## ПОСТАВЛЕННАЯ ЗАДАЧА 1
Под каким паспортом, согласно отрывку о союзной интервенции в России, проживал в Лондоне финансист Завойко?
## ПОСТАВЛЕННАЯ ЗАДАЧА 2
Пожалуйста, продолжите отрывок о союзной интервенции в России, начиная сразу после его последнего предложения.

═══ ОТРЫВОК ТЕКСТА

Слова Пуанкаре и Дешанеля остались словами. Формула Клемансо о «нейтральной России, изменившей союзникам» превратилась в политику «санитарного кордона» из малых и средних государств, которые выкраивались из живого тела «бывшей империи» после победы над Германией.
Через месяц после приезда за границу мне казалось, что я уже стал нащупывать направление русской политики Англии и Франции, которое мало соответствовало тем надеждам, с которыми демократическая и патриотическая Россия связывала обещание союзников разорвать в клочки после победы Брест – Литовский договор. Во всяком случае, уже в августе для меня стало несомненным, что интервенция союзников происходила в России по их собственному плану, никакого отношения к происходившим в Москве переговорам и ожиданиям русской демократии не имеющему. Окончательно открыл мне глаза один ошеломивший меня факт. Из русской военной среды я получил совершенно точные сведения, что в Лондоне находится один из главных организаторов и руководителей заговора генерала Корнилова, финансист Завойко, что он проживает с ведома английского военного министерства по паспорту «полк. Курбатова» и набирает офицеров для отправки через Америку в Сибирь. Эти офицеры должны были содействовать приходу к власти адмирала Колчака. С генералом же Пулем, который руководил операциями смешанного союзного экспедиционного корпуса в Архангельске, отправился под фамилией английского офицера Томсона русский капитан второго ранга Чаплин. Чаплин должен был установить военную диктатуру на севере России.

══════
═══ ИЗВЛЕЧЁННЫЕ ДАННЫЕ

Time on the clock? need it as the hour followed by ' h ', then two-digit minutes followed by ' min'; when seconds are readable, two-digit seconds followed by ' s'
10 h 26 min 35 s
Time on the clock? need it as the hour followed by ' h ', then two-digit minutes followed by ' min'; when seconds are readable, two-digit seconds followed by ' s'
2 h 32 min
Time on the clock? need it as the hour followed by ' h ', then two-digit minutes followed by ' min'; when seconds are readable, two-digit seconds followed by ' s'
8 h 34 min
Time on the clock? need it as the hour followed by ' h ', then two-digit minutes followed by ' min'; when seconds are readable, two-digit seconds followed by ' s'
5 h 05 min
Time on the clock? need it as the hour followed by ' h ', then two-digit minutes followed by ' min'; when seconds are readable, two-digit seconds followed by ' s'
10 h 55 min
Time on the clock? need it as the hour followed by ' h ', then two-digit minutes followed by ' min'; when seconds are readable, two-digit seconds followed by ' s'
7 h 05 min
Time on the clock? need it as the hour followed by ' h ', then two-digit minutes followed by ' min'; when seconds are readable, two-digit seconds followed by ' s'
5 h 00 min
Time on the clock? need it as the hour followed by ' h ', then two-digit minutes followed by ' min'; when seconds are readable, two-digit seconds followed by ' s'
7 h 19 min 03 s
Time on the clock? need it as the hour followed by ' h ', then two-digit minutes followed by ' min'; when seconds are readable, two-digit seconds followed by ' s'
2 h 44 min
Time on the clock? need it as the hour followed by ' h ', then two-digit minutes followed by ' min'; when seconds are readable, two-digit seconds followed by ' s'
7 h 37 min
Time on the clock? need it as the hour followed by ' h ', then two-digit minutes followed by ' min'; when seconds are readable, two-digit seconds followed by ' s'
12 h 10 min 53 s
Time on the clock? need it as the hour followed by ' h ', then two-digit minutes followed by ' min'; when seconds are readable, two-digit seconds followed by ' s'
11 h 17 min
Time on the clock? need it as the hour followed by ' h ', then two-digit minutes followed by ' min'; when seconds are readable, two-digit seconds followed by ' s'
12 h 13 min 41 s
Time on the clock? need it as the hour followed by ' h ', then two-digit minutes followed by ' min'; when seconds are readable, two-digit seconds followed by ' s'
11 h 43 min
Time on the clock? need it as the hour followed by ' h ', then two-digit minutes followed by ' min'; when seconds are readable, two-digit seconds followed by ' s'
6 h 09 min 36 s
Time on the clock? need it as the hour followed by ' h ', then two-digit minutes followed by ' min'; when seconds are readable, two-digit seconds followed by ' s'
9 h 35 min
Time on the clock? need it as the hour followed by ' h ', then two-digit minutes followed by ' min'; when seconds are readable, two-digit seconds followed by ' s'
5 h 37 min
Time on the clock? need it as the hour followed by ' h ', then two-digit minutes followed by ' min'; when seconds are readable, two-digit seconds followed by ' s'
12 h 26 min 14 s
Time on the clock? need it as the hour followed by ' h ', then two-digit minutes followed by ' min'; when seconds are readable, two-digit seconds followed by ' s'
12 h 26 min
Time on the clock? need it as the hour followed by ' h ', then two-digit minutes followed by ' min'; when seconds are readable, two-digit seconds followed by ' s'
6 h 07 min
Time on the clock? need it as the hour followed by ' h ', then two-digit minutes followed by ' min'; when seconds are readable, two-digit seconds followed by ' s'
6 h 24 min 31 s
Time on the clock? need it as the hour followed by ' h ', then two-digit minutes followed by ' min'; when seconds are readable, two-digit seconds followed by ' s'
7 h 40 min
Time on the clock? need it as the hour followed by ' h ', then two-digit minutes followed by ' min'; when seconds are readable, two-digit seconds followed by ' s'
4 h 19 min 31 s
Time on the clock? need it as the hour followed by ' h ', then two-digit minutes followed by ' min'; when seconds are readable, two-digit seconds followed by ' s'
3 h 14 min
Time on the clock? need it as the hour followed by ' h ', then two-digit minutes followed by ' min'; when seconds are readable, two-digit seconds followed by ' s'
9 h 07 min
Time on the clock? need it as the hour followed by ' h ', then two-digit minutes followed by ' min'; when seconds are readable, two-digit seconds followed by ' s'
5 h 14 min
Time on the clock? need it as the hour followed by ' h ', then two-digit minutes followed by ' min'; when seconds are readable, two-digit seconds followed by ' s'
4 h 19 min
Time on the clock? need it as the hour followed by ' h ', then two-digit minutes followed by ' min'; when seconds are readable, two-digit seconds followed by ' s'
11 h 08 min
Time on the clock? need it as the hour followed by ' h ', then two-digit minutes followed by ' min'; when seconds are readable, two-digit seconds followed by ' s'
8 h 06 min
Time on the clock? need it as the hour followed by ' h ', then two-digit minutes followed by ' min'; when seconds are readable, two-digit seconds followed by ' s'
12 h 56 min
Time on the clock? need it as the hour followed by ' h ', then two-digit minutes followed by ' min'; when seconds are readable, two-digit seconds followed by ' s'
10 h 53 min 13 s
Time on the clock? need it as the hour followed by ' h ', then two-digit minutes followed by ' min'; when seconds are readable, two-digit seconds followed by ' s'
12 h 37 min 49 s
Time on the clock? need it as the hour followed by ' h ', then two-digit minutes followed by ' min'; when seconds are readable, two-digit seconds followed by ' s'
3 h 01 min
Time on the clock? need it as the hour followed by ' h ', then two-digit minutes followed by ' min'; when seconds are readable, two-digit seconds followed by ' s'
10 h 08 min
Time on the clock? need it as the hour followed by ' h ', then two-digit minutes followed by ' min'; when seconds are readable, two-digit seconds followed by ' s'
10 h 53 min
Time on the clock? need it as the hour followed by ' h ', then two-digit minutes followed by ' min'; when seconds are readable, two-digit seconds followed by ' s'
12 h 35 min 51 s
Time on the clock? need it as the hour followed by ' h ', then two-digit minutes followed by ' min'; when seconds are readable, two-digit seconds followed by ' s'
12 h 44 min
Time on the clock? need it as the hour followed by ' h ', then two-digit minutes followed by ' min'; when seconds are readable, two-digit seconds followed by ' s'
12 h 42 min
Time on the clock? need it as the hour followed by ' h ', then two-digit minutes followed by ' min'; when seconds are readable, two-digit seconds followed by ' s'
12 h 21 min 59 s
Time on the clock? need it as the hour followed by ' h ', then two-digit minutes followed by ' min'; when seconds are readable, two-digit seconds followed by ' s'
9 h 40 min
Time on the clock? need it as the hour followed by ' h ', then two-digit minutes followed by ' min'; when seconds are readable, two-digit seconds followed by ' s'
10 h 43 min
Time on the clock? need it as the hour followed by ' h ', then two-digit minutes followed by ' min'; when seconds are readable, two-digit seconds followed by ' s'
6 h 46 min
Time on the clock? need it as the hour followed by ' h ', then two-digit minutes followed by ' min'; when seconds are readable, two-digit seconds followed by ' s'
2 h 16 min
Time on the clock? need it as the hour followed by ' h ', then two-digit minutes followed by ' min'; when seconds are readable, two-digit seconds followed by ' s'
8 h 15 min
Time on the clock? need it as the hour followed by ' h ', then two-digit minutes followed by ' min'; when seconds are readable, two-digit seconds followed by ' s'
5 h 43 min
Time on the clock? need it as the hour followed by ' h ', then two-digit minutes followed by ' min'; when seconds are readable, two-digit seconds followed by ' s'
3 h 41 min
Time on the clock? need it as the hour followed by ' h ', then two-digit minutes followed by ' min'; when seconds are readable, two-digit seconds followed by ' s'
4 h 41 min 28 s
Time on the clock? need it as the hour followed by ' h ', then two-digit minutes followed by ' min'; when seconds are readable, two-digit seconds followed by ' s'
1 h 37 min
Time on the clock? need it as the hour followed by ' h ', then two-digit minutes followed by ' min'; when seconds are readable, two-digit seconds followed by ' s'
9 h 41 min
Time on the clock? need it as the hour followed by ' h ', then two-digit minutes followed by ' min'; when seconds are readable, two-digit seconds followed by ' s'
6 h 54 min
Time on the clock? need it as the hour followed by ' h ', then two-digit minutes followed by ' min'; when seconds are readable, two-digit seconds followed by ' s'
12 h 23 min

══════

## ОЖИДАЕМЫЙ ОТВЕТ 1
По паспорту «полк. Курбатова».

## ОЖИДАЕМЫЙ ОТВЕТ 2
III
Между тем, опираясь на «обещание», данное от имени союзников французским послом Нулансом, из Москвы в помощь местным демократическим организациям поехали в Архангельск Н. В. Чайковский и несколько его политических друзей. Эти люди вместе с местными крестьянскими, кооперативными и земскими деятелями, опираясь на поддержку подавляющего большинства местного населения, подготовили переворот. Ничего не ведая, они назначили этого самого капитана Чаплина начальником местных русских войск. Приблизительно через три недели после восстановления на севере России демократического правительства в одну прекрасную ночь были все арестованы по соглашению Чаплина с генералом Пулем и отправлены на Соловецкий остров в монастырь. Под давлением начавшихся забастовок, разложения русских войск и фронта и протеста находившихся тогда в Архангельске союзных дипломатов члены правительства были возвращены с Соловков. Формально правительство Чайковского было восстановлено, но состав его был изменен. Сам Чайковский уехал в Париж. На его место явился генерал Миллер (впоследствии похищенный большевиками в Париже). Большевикам оставалось только снять жатву, посеянную для них генералом Пулем и капитаном Чаплиным. Операция в Архангельске была только репетицией переворота в Омске, который приблизительно два месяца спустя сделал адмирала Колчака диктатором, открыв и здесь легкий путь для большевиков в Сибирь.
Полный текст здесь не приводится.